Hal itu disampaikan Prabowo dalam wawancara khusus bersama Al Jazeera yang disiarkan pada Sabtu (11/5/2024) malam pekan lalu, seperti dikutip dari Kompas.id pada Minggu (12/5/2024).

Prabowo juga menganggap pihak-pihak yang menuduhnya menang dalam Pilpres akibat politisasi bansos hanya kelompok “egois.”

“Mudah untuk menuduh, tetapi ketika diawasi dengan saksama dan dan tepat, Anda akan menemukan bahwa tuduhan-tuduhan itu sangat-sangat kosong, tuduhan yang sangat egois,” kata Prabowo.

Menurut Prabowo, program bansos sudah bertahun-tahun dijalankan dan disetujui semua fraksi partai politik di parlemen.

Dia mengambil contoh bisa meraup perolehan suara tinggi di tempat pemungutan suara luar negeri (TPSLN), padahal warga Indonesia yang bermukim di negara lain tidak menerima bansos.

Prabowo juga kalah dalam perolehan suara di Provinsi Aceh dan Sumatra Barat. Padahal di kedua provinsi itu juga dilakukan pembagian bansos.

“Semua bantuan sosial ini diberikan ke seluruh provinsi dan saya kalah dalam dua di antaranya,” ujar Prabowo.

Menurut Prabowo, kemenangannya pada Pilpres 2024 disebabkan oleh berbagai faktor. Dia menyebut faktor itu adalah pengalamannya yang pernah dua kali menjadi capres, yaitu pada Pilpres 2014 dan 2019. Prabowo Subianto tercatat menang Pilpres 2024 dengan perolehan suara melebihi 58 persen.

Dia menang dari 2 pesaingnya, yakni Anies Baswedan dan Ganjar Pranowo. Perolehan suara Prabowo tercatat unggul di 36 dari 38 provinsi.

Salah satu yang dipersoalkan dalam gugatan itu adalah dugaan politisasi bansos. Akan tetapi, majelis hakim Mahkamah Konstitusi menyatakan tidak memiliki cukup bukti dan meyakini bansos dari pemerintah memengaruhi pilihan pemilih pada Pilpres 2024.
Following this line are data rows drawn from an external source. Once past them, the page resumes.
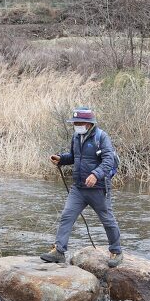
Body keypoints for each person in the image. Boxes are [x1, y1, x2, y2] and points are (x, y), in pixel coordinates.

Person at [41, 107, 123, 267]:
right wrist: (61, 159)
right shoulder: (76, 136)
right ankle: (59, 251)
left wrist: (95, 174)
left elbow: (108, 161)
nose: (76, 125)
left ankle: (116, 251)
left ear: (89, 123)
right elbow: (74, 156)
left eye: (79, 122)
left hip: (99, 188)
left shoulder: (102, 137)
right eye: (74, 122)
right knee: (66, 216)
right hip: (78, 188)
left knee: (107, 220)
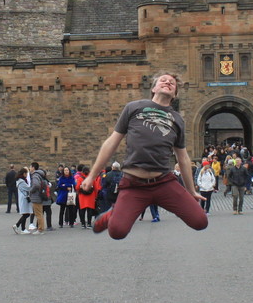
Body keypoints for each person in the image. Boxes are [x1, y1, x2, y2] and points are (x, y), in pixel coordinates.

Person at [79, 72, 208, 239]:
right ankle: (112, 214)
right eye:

Prabowo Subianto mengakui salah satu faktor yang membuatnya menang dalam pemilihan presiden (Pilpres) 2024 adalah limpahan elektoral akibat “efek Jokowi”.
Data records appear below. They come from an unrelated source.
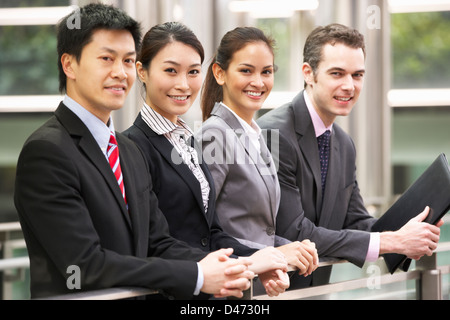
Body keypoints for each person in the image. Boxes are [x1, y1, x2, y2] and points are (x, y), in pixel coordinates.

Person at [13, 3, 254, 300]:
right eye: (106, 59)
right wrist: (197, 275)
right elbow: (85, 264)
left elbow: (158, 242)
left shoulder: (127, 150)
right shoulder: (47, 151)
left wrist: (233, 268)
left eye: (128, 60)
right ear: (69, 65)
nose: (120, 72)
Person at [257, 23, 443, 288]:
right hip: (265, 295)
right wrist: (393, 241)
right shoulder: (274, 133)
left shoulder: (343, 144)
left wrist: (410, 229)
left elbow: (356, 221)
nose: (349, 85)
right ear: (308, 73)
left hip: (316, 293)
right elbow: (295, 233)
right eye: (337, 73)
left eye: (357, 75)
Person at [123, 22, 289, 297]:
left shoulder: (187, 142)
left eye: (193, 72)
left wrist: (264, 259)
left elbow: (211, 231)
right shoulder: (133, 146)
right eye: (170, 71)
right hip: (173, 291)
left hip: (209, 292)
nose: (183, 84)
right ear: (142, 71)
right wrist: (245, 263)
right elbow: (157, 241)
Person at [196, 26, 319, 281]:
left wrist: (294, 247)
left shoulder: (257, 134)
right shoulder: (214, 135)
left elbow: (257, 229)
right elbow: (202, 232)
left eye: (267, 72)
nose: (258, 82)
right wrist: (274, 254)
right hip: (225, 285)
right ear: (220, 73)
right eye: (246, 71)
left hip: (252, 280)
“Saya pikir efek Jokowi juga benar-benar membantu saya,” kata Prabowo.

Menurut Prabowo, faktor kedekatan dan dukungan politik dari Presiden Joko Widodo (Jokowi) menguntungkan dirinya dalam Pilpres 2024. Sebab persentase angka kepuasan masyarakat terhadap pemerintahan Jokowi juga cukup tinggi yakni mencapai 83 persen.

Di sisi lain, Prabowo juga menganggap efek Jokowi menguntungkannya secara politik karena dia menggandeng wakil presiden Gibran Rakabuming Raka. Gibran merupakan anak sulung Jokowi.

Selain itu, limpahan elektoral akibat efek Jokowi juga dianggap sebagai dampak dari kepuasan masyarakat yang merasakan komitmen dari pemerintahannya buat memperbaiki kondisi masyarakat, terutama kalangan masyarakat miskin.

Selain itu, Gibran juga dianggap memiliki daya tarik kepada pemilih muda yang jumlahnya mencapai 52 persen dari keseluruhan pemilih.

Gibran yang berusia 36 tahun disebut mampu menarik pemilih muda yang peduli terhadap isu pekerjaan, pendidikan, dan kesetaraan.